02/05/2017

Eutanasia: non è vero che serve per non soffrire

Il Medical Journal of Australia ha appena pubblicato un articolo sull’eutanasia e il suicidio assistito di uno dei bioeticisti più noti d’America, Ezekiel Emanuel.

Va premesso e precisato che Emanuel non è un conservatore:  le sue credenziali di “liberal”, molto vicino all’amministrazione Obama, sono impeccabili (potete vederne qualcosa qui). Tuttavia, Emanuel, sulla base di dati oggettivi e ufficiali, fa notare che la legalizzazione dell’eutanasia non serve a risolvere i problemi di chi soffre.

Chi soffre nel fisico raramente chiede l’eutanasia

La propaganda ha indotto la pubblica opinione a ritenere che l’eutanasia sia la soluzione al dolore e alla sofferenza insopportabili, anche per questioni “esistenziali” e non cliniche.

Il dolore non è la ragione per cui la gente cerca l’eutanasia. I dati mostrano che i pazienti che chiedono (o ricevono, anche senza esplicita richiesta!) l’eutanasia raramente sono in uno stato di sofferenza e di dolore acuto; d’altro canto tra i pazienti che soffrono per dolori fisici rilevanti, sono una piccolissima minoranza quelli che chiedono l’eutanasia.

Questi dati sono stati confermati in più circostanze: per esempio, in Oregon, in Olanda e in Australia. In altri luoghi, come in Belgio, nei certificati di morte non ci sono dati con cui poter aggiustare queste statistiche.

Ciò che induce i pazienti a richiedere l’eutanasia è la depressione, la disperazione, l’essere “stanchi della vita”: ragioni psicologiche,  non dolore fisico. E i problemi psicologici si risolverebbero con antidepressivi e idonee terapie. Eppure raramente le norme che hanno legalizzato l’eutanasia prevedono la consulenza e l’intervento di uno psichiatra...

Anche in Belgio, dove è necessario consultare un medico indipendente prima di uccidere il paziente con l’eutanasia, se non è malato terminale, raramente tale medico è uno psichiatra.

L’eutanasia non è una “bella morte”

Il marketing e la propaganda, poi, ci fanno credere che l’eutanasia sia una “bella morte”, rapida e indolore. Exit International e Philip Nitschke commercializzano prodotti e kit per l’eutanasia con nomi tipo “pillola che dà la pace”. Emanuel sottolinea che tutto ciò è falso: come ogni intervento medico, infatti, si verificano problemi e complicazioni.
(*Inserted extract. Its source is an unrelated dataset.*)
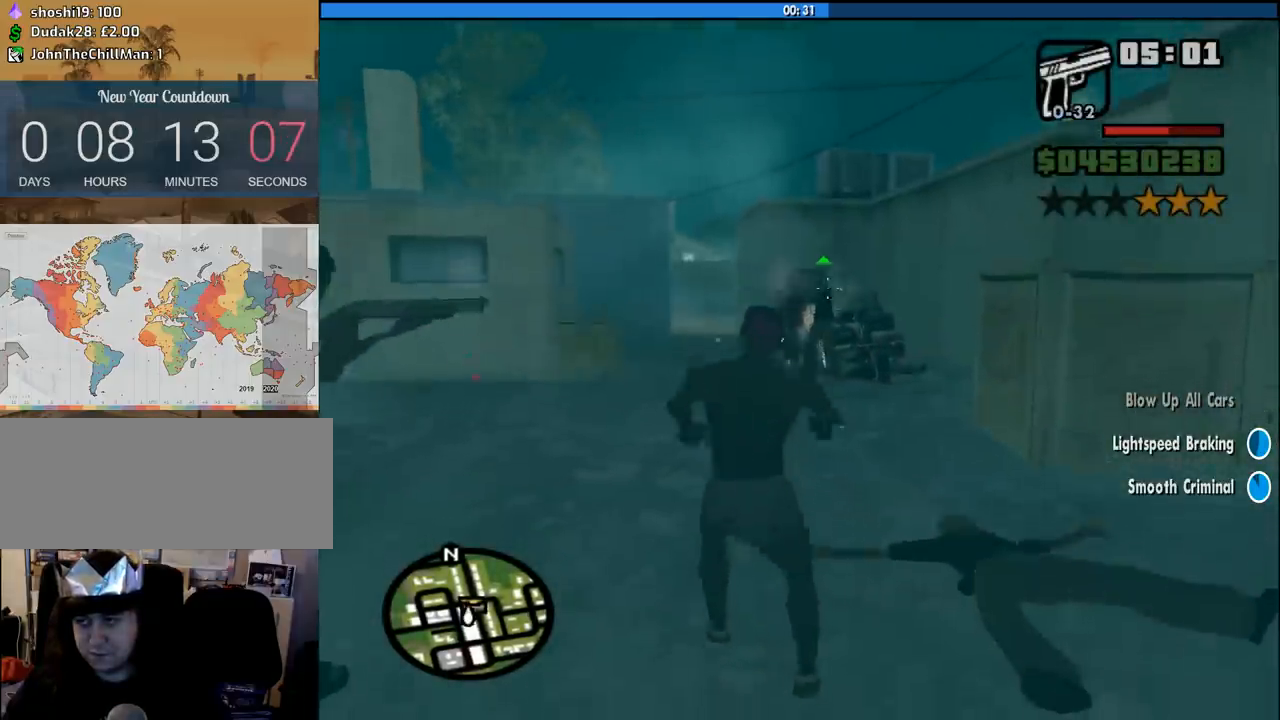
{"keys": [], "mouse": ["left", "right"], "events": []}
I dati, per esempio, in Olanda, nel 2000:  nel 30% circa dei casi di eutanasia  la morte non è stata né rapida né indolore.

Emanuel conclude che i media devono finirla di focalizzarsi in modo frenetico sull’eutanasia come se fosse la panacea per migliorare le cure alla fine della vita umana. Le risorse della società si dovrebbero concentrare sul miglioramento delle cure, dell’assistenza e della palliazione.